Question and R package on study of Iraqi deaths

David Kane writes,

You posted before on the Burnham et al (2006) study on Iraqi mortality. I [Kane] have an R package with some preliminary analysis and comments.

My question concerns the confidence intervals reported in the prior study, Roberts et al (2004), by many of the same authors.

My question concerns the confidence intervals reported in the prior study, Roberts et al (2004), by many of the same authors. Their central result is:

“The risk of death was estimated to be 2.5-fold (95% CI 1.6 – 4.2) higher after the invasion when compared with the pre-invasion periods.”

Since they estimate a pre-war mortality rate of 5.0 per thousand, we can translate the confidence intervals given in relative risk above into a post-war mortality rate of 8.0 – 22.5. (Just multiply pre-war mortality by the new risk.
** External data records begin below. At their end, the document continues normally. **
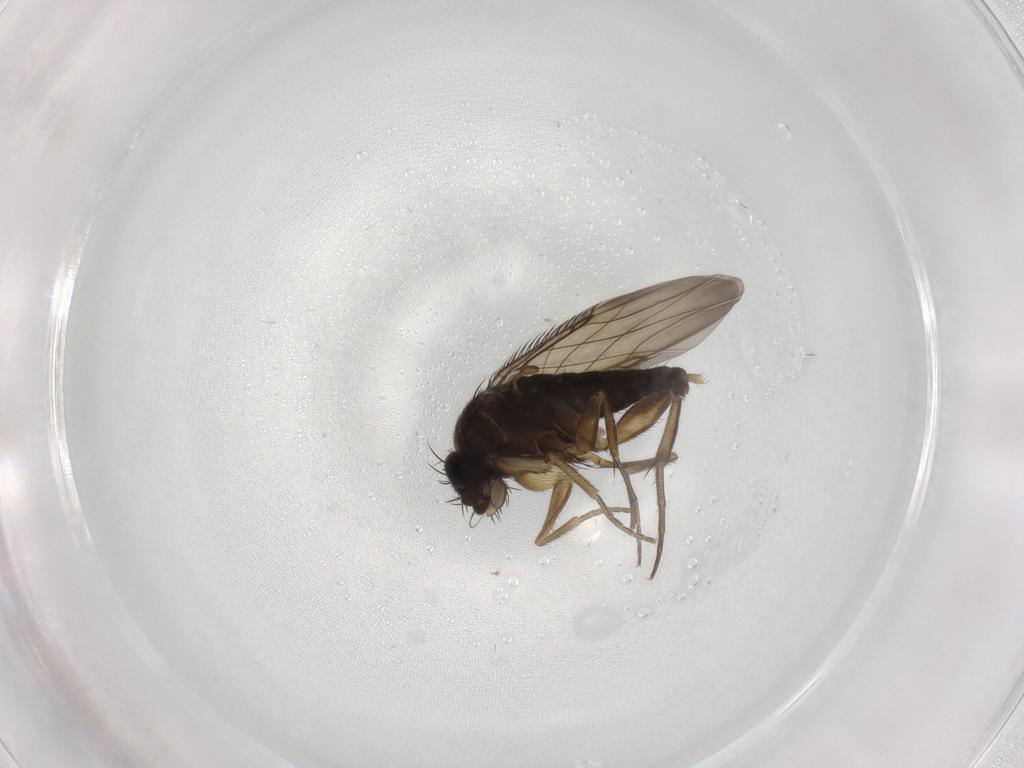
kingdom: Animalia
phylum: Arthropoda
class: Insecta
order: Diptera
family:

I realize that this ignores the uncertainty in the pre-war estimate, but let’s ignore that complication for now.) The problem is that this contradicts the direct estimate of post-war mortality which the authors provide.

“The crude mortality rate during the period of invasion and occupation was 12.3 per 1,000 people per year for the post-invasion period. (95% CI 1.4 – 23.2)”

In other words, their direct measure of the confidence interval for post-war mortality is so high that there is no way that their confidence interval for the relative risk can be correct. The more
imprecise their measure of pre-war mortality, the worse this conflict becomes.

It seems to be that either a) I don’t understand what is going on or, b) there is something fundamentally wrong with the results. Which is it?

Thanks for any help that your readers (or you!) can provide.

My quick thought is that new data became available between 2004 and 2006. The 2006 paper cited in my earlier blog entry estimated a pre-invasion mortality rate of 5.5 and a post-invasion rate of 13.3 (with confidence interval of [10.9, 16.1]) which is different from the [1.4, 23.2] interval you have above.

2 thoughts on “Question and R package on study of Iraqi deaths

  1. Thanks for posting this.

    Although the 2006 paper does provide new information, my question is *only* about the 2004 paper. I think that there must be something wrong with it, regardless of what the 2006 paper reported.
    Comments welcome!

  2. Is it not simply a matter of functional form? i.e the interval 1.6–2.5–4.2 is asymmetric and is presumably translated from a symmetric interval around a log-rate or a log-odds, while the 1.4–12.3–23.2 interval is symmetric around 12.3.

    Rate +/- 2*SE isn't really good practice, and can reasonably be expected to tend to be too low at both sides.